- _WHAT IS NEEDED_
Taking the line with "Валюта айирбошлаш шохобчаси" as the first and the last line of the entries as the final one, copy that span exactly.

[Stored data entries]

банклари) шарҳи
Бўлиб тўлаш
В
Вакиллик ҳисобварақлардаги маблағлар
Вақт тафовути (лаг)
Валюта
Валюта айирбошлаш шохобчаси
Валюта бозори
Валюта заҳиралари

- _RESULT OF THIS EXERCISE_
Валюта айирбошлаш шохобчаси
Валюта бозори
Валюта заҳиралари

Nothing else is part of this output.